MiCA-Frist für Krypto-Unternehmen in der Europäischen Union nähert sich

MiCA-Frist für Krypto-Unternehmen in der Europäischen Union nähert sich

Die MiCA-Verordnung der EU zur Regulierung des Krypto-Asset-Marktes tritt am 1. Juli vollständig in Kraft. Mit dem Ende der Übergangsfrist müssen alle Krypto-Asset-Dienstleister (CASP), die nach nationalen Regelungen tätig sind, entweder eine MiCA-Lizenz erwerben oder ihre Dienstleistungen für EU-Kunden einstellen. Cointelegraph.com berichtet .

Laut einem Vertreter der Europäischen Wertpapier- und Marktaufsichtsbehörde (ESMA) ist es Organisationen ohne Zulassung ab diesem Datum untersagt, im Gebiet der Union tätig zu sein. Unternehmen dürfen sich nicht auf einen ausstehenden Übergangsstatus verlassen, während sie auf Lizenzentscheidungen warten, und sollten Pläne zur Einstellung des Betriebs oder zur Migration von Kunden umsetzen.

In Frankreich haben bisher 19 Krypto-Anbieter eine Lizenz erhalten, während sich fast 25 weitere Anträge in Prüfung befinden. Die französische Finanzmarktaufsicht (AMF) warnt, dass die Erbringung nicht autorisierter Krypto-Dienstleistungen eine Straftat darstellt, die mit bis zu zwei Jahren Haft und einer Geldstrafe von 30.000 EUR geahndet werden kann.

(Gespeicherte Daten)
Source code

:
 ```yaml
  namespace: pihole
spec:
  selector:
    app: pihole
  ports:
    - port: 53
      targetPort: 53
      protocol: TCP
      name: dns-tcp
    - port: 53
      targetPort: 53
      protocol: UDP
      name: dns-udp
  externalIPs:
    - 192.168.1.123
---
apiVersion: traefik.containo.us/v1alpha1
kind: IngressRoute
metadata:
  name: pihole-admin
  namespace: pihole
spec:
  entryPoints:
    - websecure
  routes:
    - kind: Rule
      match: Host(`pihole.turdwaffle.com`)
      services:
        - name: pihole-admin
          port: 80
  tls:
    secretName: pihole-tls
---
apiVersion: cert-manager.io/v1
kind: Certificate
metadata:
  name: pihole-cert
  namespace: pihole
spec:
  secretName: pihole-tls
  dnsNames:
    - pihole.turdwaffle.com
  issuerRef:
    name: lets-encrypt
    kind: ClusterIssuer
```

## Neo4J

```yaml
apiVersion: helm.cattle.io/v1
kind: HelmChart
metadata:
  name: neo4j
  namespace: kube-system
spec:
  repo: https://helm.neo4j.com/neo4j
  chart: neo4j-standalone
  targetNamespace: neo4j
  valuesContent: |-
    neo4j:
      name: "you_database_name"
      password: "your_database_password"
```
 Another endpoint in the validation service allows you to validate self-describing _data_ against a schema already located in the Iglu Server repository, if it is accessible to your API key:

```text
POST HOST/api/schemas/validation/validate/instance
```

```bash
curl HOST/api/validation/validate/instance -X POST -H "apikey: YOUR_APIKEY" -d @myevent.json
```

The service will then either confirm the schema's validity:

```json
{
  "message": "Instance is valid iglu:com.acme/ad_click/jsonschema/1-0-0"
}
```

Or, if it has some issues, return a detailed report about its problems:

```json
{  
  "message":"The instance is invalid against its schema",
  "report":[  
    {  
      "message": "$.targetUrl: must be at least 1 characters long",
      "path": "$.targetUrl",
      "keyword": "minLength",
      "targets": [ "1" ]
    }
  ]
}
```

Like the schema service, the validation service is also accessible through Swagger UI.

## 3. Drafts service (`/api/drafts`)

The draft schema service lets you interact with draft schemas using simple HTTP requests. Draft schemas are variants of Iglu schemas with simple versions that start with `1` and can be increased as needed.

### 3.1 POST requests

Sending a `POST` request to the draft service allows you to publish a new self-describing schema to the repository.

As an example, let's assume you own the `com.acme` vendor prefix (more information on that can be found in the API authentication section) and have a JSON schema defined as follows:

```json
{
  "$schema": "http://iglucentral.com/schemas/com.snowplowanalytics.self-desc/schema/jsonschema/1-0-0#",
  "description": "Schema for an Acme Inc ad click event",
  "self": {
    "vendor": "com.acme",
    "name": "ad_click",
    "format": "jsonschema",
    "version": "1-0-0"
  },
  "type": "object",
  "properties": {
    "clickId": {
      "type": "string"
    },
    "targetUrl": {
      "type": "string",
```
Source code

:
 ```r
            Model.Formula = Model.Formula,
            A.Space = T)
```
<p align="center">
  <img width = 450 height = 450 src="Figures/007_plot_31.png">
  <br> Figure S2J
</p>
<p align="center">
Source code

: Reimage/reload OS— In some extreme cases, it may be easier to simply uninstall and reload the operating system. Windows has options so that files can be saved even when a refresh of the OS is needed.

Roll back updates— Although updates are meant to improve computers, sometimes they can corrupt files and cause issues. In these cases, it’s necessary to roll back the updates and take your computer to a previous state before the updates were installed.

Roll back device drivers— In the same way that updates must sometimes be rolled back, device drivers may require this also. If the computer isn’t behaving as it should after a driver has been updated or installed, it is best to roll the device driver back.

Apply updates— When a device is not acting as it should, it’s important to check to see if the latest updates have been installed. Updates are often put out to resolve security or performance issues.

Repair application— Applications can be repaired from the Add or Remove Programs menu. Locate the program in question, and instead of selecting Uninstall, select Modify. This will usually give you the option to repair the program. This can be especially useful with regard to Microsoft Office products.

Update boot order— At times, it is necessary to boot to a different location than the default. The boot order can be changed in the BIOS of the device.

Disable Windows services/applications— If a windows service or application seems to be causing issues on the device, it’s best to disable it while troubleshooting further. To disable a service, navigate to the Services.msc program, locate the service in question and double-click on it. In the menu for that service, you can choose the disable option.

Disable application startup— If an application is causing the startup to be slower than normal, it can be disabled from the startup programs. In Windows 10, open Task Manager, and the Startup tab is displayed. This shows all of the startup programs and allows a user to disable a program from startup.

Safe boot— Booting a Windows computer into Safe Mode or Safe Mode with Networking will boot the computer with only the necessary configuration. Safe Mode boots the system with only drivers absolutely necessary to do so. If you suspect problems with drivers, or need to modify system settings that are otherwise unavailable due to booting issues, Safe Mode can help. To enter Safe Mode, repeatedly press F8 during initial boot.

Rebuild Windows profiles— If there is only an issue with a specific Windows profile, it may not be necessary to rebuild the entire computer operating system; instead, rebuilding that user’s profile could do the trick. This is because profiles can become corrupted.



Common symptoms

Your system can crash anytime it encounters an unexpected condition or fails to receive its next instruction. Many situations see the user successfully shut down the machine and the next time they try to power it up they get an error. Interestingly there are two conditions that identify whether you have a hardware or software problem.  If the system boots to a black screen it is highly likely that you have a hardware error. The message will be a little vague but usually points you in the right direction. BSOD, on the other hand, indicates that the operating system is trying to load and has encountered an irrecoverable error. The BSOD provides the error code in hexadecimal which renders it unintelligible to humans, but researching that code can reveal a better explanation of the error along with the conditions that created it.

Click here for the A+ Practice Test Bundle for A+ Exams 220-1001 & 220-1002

*AUFGABE 1:*
Wie viele Krypto-Anbieter haben laut dem Text über die MiCA-Frist in Frankreich bisher eine Lizenz erhalten?
*AUFGABE 2:*
Überarbeite im Text über die MiCA-Frist den Abschnitt zwischen „Die MiCA-Verordnung der“ und „Cointelegraph.com berichtet .“ einschließlich, indem du „EU-Kunden“ durch „Kunden in der EU“ ersetzt.

*ANTWORTFELD 1:*
Bisher haben 19 Krypto-Anbieter eine Lizenz erhalten.

*ANTWORTFELD 2:*
Die MiCA-Verordnung der EU zur Regulierung des Krypto-Asset-Marktes tritt am 1. Juli vollständig in Kraft. Mit dem Ende der Übergangsfrist müssen alle Krypto-Asset-Dienstleister (CASP), die nach nationalen Regelungen tätig sind, entweder eine MiCA-Lizenz erwerben oder ihre Dienstleistungen für Kunden in der EU einstellen. Cointelegraph.com berichtet .